    I discussed with CJ whether it was a first- or second-winter, as it seemed to have a lot of adult feathers for a FW, and not enough for a SW! I think I plumped for SW, but I can see how it could be a FW, esp if it were a YLG as they do moult early; could this be a pro- YLG feature on this bird? If it’s a LBBG, would that make it a SW?
    B interesting to hear from AD what his field impressions were, particularly the shade of the adult mantle feathers, as this is very hard to assess in the pic without having a LBBG standing next to it. As I’ve said before, photos can be very misleading!
    I wonder if the bird is still there…
    Cheers, Michael James Duckham.

  6. Very sure the same bird was there this morning. Got more pix but can't post until later.

  7. Interesting stuff. I've looked closely at LBBG's today and can see your point about the head shape (and chin area)- the colour of the adult type mantle feathers still intruige me though. Mike and Pete, your gull knowledge is certainly inspiring and makes me realise my inadequacies in this area - keep it up.

    Next winter, I'm certainly up for a North Wales birders foray into the North west or further afield for some gulling. As Mike said in the pub last night - it would be great to be able to bounce ideas off each other and discuss features while watching real birds rather than looking at photographs. Perhaps Pete could join us and be our gull guru for the day?

  8. That's a great idea Marc. TBH i'd love a sesh at Seaforth, not been there for a v long time, and they've got civilised things like hides!!
    Wonder if Pete could get us a day pass....

  9. Hi all,
    First off, any shots showing the spread wing and tail? These could be really helpful, even if of relatively poor quality.
    With regard to ageing, I would lean towards 3cy: the tertials really don't look ideal for retained juvenile feathers, with respect to their pattern, even allowing for wear. The apparently pale iris also supports 3cy. As such, the general whiteness of the head and body feathers would not necessarily support michahellis, though, of course, it would not rule against it either.

### Dataset content
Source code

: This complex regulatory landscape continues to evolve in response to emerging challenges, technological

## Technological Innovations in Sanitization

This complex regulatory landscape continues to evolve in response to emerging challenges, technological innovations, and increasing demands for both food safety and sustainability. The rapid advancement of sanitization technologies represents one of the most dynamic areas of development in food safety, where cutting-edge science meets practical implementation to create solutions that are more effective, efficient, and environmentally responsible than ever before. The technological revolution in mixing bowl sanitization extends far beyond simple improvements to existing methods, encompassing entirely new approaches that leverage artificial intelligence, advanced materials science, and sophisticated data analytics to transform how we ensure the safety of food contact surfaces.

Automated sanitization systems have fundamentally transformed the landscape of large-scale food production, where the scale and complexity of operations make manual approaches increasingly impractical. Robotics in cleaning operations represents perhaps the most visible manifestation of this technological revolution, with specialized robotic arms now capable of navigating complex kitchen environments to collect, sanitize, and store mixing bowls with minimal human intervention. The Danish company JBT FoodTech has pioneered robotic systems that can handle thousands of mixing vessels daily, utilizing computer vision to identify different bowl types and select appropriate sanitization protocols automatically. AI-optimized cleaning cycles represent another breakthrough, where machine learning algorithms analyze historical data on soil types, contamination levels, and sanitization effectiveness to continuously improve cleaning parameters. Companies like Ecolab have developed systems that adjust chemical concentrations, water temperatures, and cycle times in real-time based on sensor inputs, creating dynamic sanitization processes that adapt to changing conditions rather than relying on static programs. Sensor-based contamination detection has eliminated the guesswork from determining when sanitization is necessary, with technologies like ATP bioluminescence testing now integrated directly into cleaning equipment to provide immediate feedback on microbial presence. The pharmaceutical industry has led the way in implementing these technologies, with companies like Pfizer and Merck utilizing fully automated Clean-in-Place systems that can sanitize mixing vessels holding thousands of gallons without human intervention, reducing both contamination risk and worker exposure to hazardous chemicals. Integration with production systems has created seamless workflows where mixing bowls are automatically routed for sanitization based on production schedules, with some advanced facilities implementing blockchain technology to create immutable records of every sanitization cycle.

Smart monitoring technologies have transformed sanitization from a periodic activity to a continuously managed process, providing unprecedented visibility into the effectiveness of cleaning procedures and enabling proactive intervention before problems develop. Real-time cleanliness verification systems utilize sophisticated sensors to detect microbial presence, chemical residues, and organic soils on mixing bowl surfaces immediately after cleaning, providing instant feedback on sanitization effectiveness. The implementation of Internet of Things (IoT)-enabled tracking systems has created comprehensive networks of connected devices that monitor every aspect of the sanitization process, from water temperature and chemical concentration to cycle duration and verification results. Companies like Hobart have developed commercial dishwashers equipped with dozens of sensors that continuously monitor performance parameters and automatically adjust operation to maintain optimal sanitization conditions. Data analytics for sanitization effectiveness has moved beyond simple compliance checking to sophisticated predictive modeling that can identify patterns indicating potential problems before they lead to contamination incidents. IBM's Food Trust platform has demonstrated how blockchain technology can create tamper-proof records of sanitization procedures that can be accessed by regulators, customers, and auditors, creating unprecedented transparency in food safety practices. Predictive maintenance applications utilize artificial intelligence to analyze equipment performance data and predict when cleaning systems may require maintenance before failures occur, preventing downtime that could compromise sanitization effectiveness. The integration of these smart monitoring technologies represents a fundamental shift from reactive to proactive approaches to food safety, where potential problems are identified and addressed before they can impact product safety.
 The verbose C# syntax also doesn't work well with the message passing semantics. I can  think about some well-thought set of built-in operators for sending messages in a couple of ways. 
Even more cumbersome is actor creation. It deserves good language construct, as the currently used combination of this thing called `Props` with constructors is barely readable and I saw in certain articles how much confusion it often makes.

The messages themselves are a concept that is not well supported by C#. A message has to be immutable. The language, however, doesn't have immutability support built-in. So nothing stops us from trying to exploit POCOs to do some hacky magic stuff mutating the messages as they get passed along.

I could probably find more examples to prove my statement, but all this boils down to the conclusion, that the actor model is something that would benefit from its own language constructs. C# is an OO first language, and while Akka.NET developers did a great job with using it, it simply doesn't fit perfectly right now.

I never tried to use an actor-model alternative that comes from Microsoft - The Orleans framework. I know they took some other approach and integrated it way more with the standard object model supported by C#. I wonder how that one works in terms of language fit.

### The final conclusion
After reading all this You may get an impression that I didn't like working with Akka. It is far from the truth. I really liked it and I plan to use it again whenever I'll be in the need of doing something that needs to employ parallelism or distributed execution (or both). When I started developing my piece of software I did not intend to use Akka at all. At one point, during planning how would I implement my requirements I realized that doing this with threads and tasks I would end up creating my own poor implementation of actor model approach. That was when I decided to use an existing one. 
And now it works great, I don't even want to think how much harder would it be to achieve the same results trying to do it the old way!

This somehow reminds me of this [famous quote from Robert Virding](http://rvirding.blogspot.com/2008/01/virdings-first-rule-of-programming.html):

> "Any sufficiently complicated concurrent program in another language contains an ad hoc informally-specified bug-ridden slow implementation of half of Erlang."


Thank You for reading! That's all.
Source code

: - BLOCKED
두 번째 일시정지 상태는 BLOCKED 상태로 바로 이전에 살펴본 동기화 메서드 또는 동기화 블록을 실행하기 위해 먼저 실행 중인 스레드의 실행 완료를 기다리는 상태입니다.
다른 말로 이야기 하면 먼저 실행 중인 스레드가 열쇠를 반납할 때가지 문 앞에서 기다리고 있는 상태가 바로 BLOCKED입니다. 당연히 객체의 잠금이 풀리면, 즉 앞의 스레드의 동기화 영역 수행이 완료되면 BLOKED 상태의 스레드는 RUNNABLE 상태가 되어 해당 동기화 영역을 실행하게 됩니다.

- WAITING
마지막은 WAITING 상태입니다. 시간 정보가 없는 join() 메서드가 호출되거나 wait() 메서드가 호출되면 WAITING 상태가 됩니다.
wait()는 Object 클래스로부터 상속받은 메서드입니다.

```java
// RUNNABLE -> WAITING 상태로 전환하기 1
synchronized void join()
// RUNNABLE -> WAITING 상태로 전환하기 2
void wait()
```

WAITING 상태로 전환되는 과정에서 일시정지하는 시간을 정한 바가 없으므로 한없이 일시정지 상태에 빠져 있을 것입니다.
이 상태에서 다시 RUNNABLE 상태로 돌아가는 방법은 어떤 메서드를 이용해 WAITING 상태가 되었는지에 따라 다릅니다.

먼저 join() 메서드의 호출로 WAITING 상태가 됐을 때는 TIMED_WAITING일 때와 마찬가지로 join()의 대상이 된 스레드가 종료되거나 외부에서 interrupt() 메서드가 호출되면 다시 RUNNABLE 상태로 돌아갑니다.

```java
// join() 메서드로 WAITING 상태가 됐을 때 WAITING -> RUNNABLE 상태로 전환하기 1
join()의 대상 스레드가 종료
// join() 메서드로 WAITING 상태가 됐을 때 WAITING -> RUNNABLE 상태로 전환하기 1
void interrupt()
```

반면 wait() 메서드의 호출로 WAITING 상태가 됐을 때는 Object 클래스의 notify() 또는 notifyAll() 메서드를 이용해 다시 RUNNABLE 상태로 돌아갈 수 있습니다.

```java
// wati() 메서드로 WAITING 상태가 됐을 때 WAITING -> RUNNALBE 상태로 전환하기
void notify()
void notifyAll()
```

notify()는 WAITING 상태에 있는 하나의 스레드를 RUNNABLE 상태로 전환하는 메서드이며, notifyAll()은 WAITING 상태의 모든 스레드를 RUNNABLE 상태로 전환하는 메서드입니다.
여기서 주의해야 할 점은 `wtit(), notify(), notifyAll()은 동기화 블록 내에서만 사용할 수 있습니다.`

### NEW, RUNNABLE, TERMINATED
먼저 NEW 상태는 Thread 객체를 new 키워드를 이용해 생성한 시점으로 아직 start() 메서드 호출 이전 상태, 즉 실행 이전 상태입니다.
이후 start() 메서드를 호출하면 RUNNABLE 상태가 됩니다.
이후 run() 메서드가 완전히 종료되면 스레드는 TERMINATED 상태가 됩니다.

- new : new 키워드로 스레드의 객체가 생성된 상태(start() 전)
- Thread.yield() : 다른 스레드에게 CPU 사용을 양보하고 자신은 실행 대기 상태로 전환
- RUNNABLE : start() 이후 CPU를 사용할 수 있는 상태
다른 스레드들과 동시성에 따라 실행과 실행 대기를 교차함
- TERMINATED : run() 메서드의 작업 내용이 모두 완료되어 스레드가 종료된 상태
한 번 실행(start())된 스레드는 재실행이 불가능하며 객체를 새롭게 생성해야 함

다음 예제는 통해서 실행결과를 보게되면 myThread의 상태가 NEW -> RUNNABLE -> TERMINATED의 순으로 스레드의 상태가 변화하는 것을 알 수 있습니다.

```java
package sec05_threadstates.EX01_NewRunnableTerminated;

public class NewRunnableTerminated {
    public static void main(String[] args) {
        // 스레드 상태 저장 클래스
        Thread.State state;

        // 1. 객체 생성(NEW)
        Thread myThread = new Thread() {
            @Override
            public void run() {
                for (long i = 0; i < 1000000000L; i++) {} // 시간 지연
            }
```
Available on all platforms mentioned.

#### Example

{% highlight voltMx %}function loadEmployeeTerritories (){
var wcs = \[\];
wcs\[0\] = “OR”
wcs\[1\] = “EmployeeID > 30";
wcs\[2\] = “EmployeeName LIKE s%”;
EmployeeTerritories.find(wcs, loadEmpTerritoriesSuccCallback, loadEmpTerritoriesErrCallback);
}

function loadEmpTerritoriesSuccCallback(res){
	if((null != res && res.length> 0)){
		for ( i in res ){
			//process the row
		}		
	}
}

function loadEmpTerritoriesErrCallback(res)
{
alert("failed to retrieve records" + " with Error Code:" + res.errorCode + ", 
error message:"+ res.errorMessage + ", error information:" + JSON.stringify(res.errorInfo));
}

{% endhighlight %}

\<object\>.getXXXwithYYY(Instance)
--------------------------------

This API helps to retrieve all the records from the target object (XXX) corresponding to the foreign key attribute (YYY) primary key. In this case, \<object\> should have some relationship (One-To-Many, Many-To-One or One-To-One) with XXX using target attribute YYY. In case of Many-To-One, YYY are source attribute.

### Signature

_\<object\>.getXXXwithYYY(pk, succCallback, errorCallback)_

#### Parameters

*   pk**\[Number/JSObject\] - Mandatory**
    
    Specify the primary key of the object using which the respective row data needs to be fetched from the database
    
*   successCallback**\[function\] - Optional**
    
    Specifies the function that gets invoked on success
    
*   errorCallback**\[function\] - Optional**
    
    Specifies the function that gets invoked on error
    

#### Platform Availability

### What to do
a: In the gull discussion, what does the last commenter say supports the 3cy age besides the tertials?
b: In the gull discussion, why does the first commenter want to hear what AD's field impressions were of the shade of the adult mantle feathers?
c: Continue the gull discussion from where it stops.

### Responses to the tasks
a: The apparently pale iris.

b: The shade is very hard to judge in the picture unless a LBBG is standing next to the bird. The commenter also notes that photos can be very misleading.

c:
    I do recall that the first 'adult-like' grey mantle/scapular feathers on graellsii LBBG can often come through paler than the equivalent feathers on older birds, so I wouldn't let the apparent tones of these feathers here lead me to exclude that species. The lack of grey coverts, or adult-type innermost tertials, would be (slightly?) atypical for YLGU in April...most 2nd-winters that we had here when Youghal dump was more productive had adult-type innermost tertials by January, and had probably moulted these in some time in the previous autumn. I'm not as confident about excluding argentatus on (apparent) structure just based on these two images, but I do agree that the most likely solution is a 3cy graellsii LBBG, presumably a male on bulk. A shot of the open wing could decide this...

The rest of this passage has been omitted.